2) Diverse Futures: Science Fiction and Authors of Colour, by Joy Sanchez-Taylor. Second sentence of third chapter:
The authors discussed in this chapter address this tension between peoples of color as “both dangerous and disposable” through the use of post-apocalyptic landscapes, one of the most recognizable tropes of science fiction. Science fiction and fantasy texts ranging from Mary Shelley’s The Last Man (1826) to screen-adapted popular works such as World War Z (2006) and The Hunger Games (2008–10) portray the end of the world as an unforgiving environment where only exceptional white humans can survive. As authors and scholars begin to consider what role race plays in the end-of-the-world scenario, contemporary authors of color are writing post-apocalyptic works that center the narrative voices of peoples of color. As Lavender III notes in the introduction to Black and Brown Planets: The Politics of Race in Science Fiction (2014), in order to move forward to a more racially inclusive science fiction, authors and critics must “[lift] blacks, indigenous peoples, and Latinos out from the background of this historically white genre” (6). The works discussed in this chapter are a small sample of the contemporary voices of color emerging in post-apocalyptic science fiction.

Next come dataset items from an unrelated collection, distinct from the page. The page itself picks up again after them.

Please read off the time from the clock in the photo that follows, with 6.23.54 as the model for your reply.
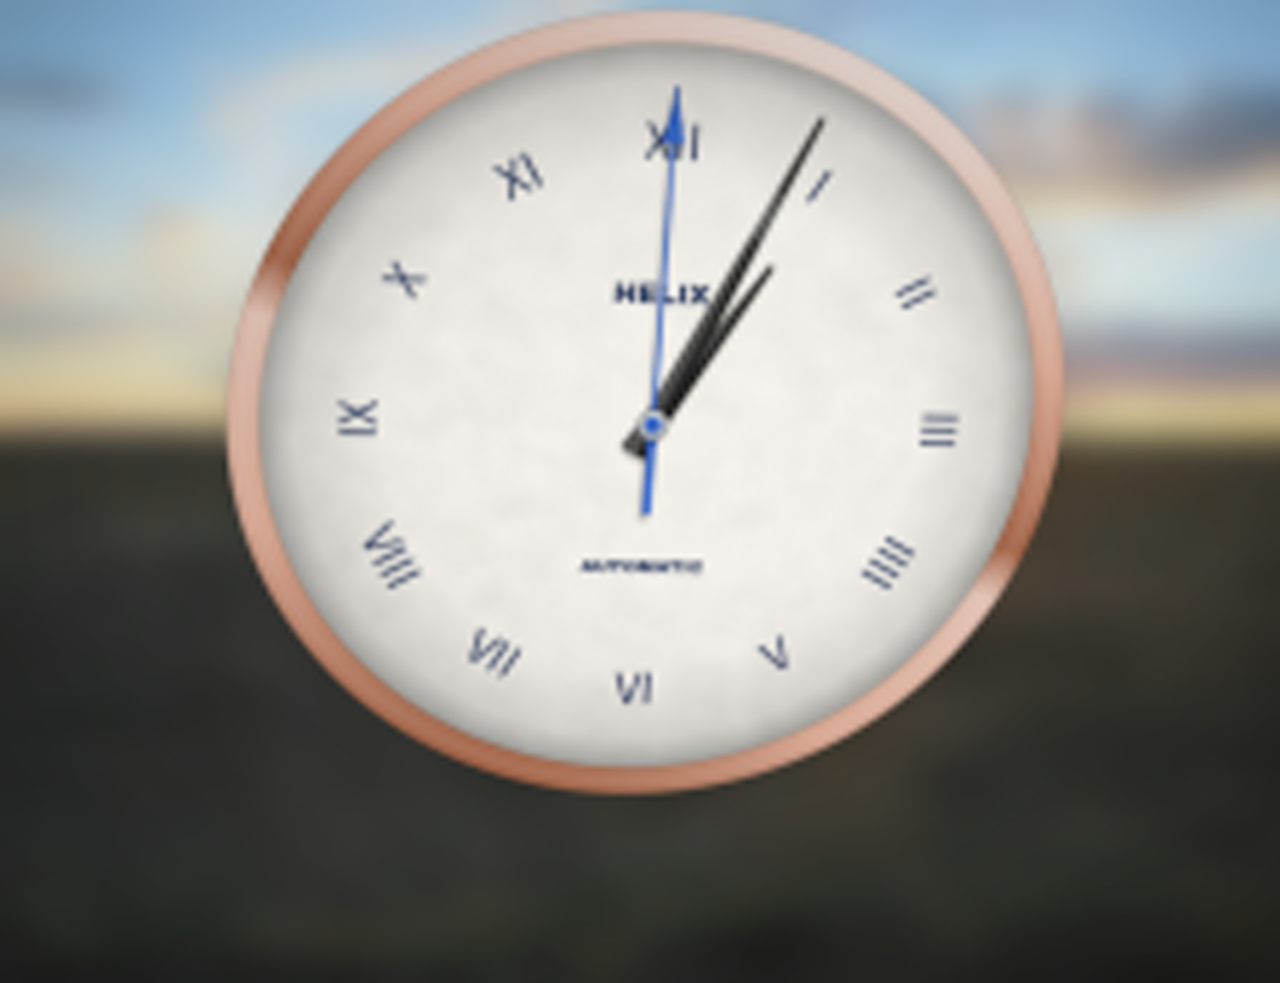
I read 1.04.00
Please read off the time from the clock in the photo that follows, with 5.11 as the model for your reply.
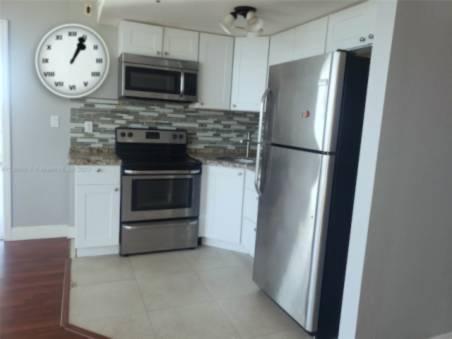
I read 1.04
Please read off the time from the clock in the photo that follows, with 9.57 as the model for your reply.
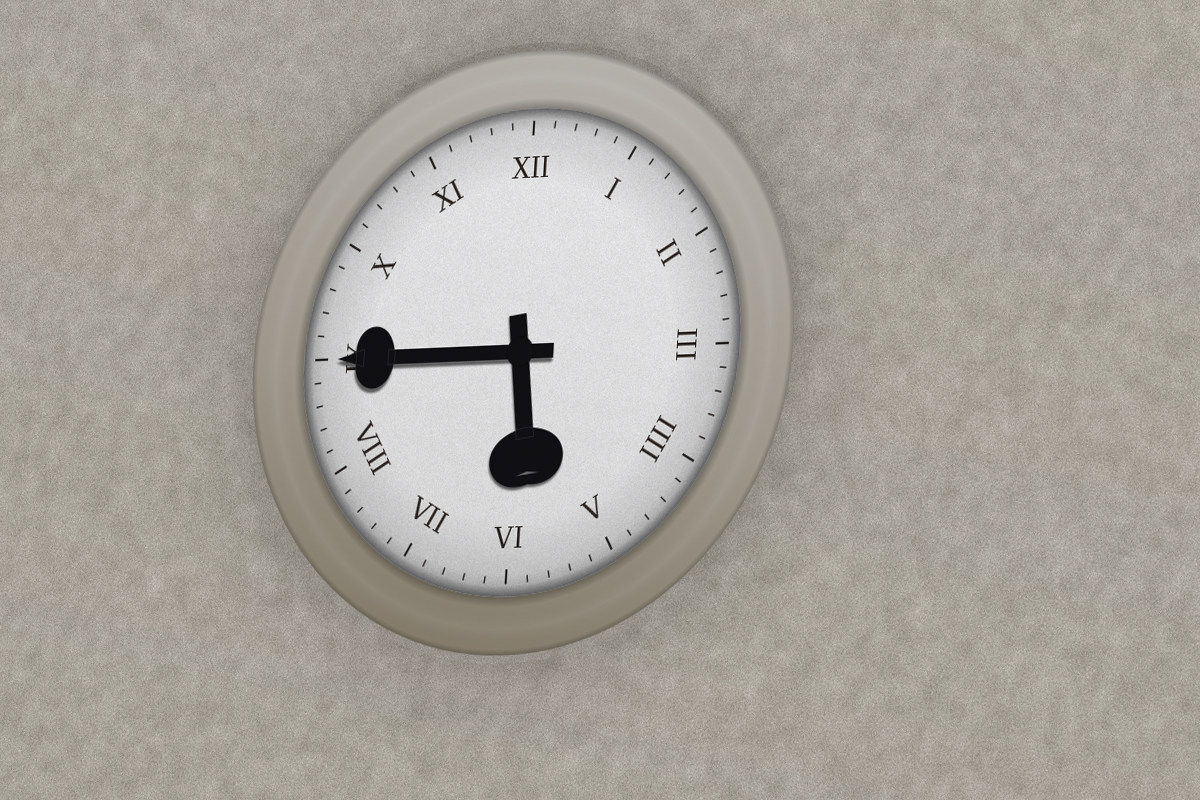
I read 5.45
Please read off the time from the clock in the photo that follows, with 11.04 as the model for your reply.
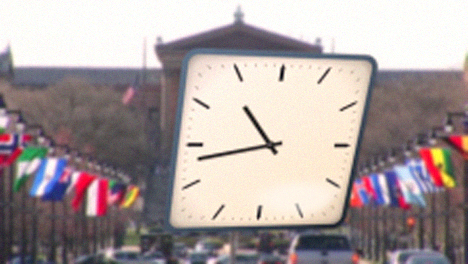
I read 10.43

Yet another firmly academic tome, but somehow this gelled for me in a way that none of the others did, looking at familiar sfnal themes and their links with historic racism, and providing me with a good reading list for future self-education. Lovely cover too. You can get it here.
1) Octothorpe Podcast, by John Coxon, Alison Scott, and Liz Batty. Second sentence of third 2021 episode:
John: So many times, Liz.
It would be astonishing if this does not win by a large margin. John, Alison and Liz have somehow caught the Zeitgeist, and Octothorpe has become compulsive listening for a lot of us. Also I vote on principle for anything that actually names me, and I’ve been referred to a couple of times in the margins (and even got two whole sentences into #45, between 35:20 and 35:40). So it gets my vote. You can listen to it here.
See you all at Eastercon, where I am tremendously honoured to be one of the Guests of, er, Honour, along with three much better-known and more talented people.